A Clarion Call to Action: An interview with Dr. Roger McIntyre to discuss COVID-19, unemployment, and suicide. in interview with our Editor We sat down over the safe distance of video conferencing recently with Dr. Roger McIntyre, M.D., FRCPC, Professor of Psychiatry and Pharmacology, University of Toronto and Head of the Mood Disorders Psychopharmacology Unit at University Health Network to discuss his assessment of the state of mental health in amidst the current COVID-19 pandemic. Here are some thoughts he shared with us: PSY Hello, Dr. McIntyre. Thank you for joining us today. You recently co-authored a letter to World Psychiatry highlighting the correlation between employment and suicide (McIntyre & Lee, 2020). Could you highlight for us the concern you addressed? RM It begins with this current situation we’re in with respect to the global threat to mental health. I’ve often referred to it as a “triple threat”: anxiety about the virus, insecurity concerning finances, and the (impact of) quarantine and physical distancing. When we began to see this unfold in the early months of this year, it appeared to me that this was not only a viral pandemic, this was going to be a mental health pandemic. The reason why is that I began to think of lessons (we can take) from history. I specifically wanted to focus on the relationship between (mental health and) the economic shock, which is a consequence of unemployment. We’ve seen about 15 years of job creation eliminated in about six weeks in Canada, which is an unthinkable statistic, and the Statistics Canada unemployment rate is now approaching 14 percent. When we look at mental health broadly, the most robust association between macro-economics and mental illness is the link with suicide.
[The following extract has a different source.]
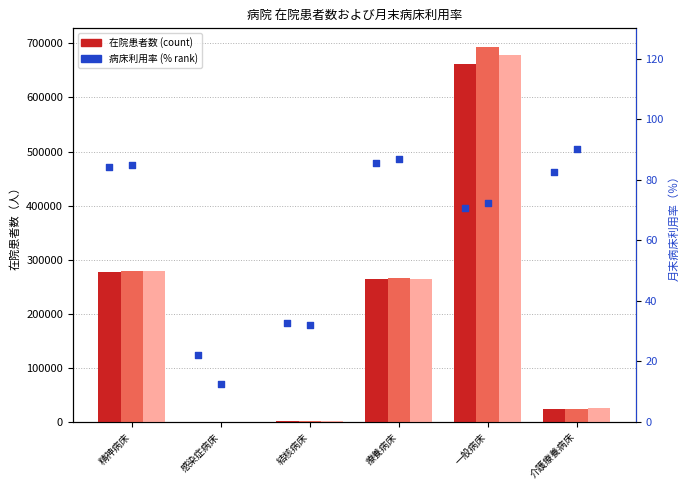

At which category is the sum across all series the highest?

一般病床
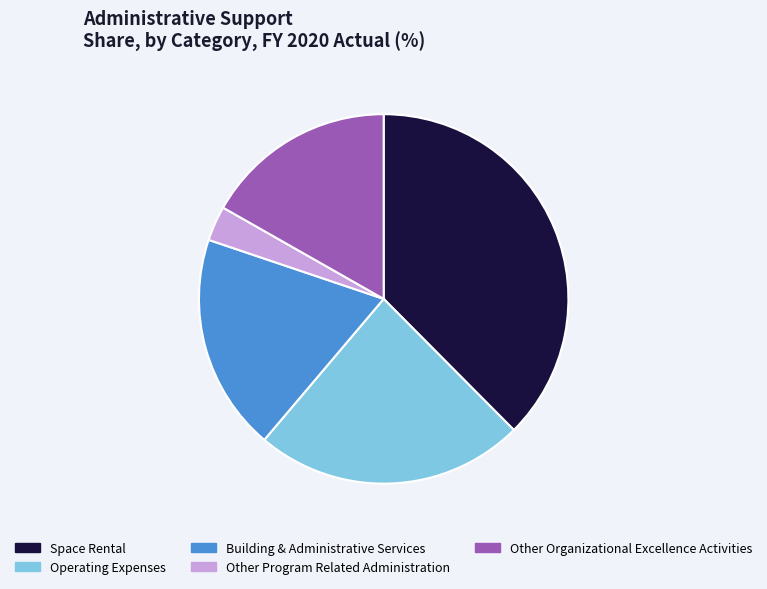

The Operating Expenses slice represents 24% of the pie. True or false?

True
If we go back to the Great Recession (2007–09), the Asian financial crisis (1997-99), and, of course, the Great Depression (1929-33), what we’ve observed is a fairly consistent relationship. 12
I call it the “one percent rule”; for every one percent increase in unemployment during these times that I mentioned, around the world in disparate economies there is a commensurate increase in suicide of one percent. Again, association, not causation, but highly replicated. PSY
It’s that consistent, is it?
RM It’s really consistent. And to add further merit to the association, interventions that governments put in place in some economies of Europe and also in Asia, like Japan, to mitigate some of the broader health risks of the economic shock during the Great Recession showed that government expenditures in specific areas reduced mental illness and suicide. So that provides further strength to the association.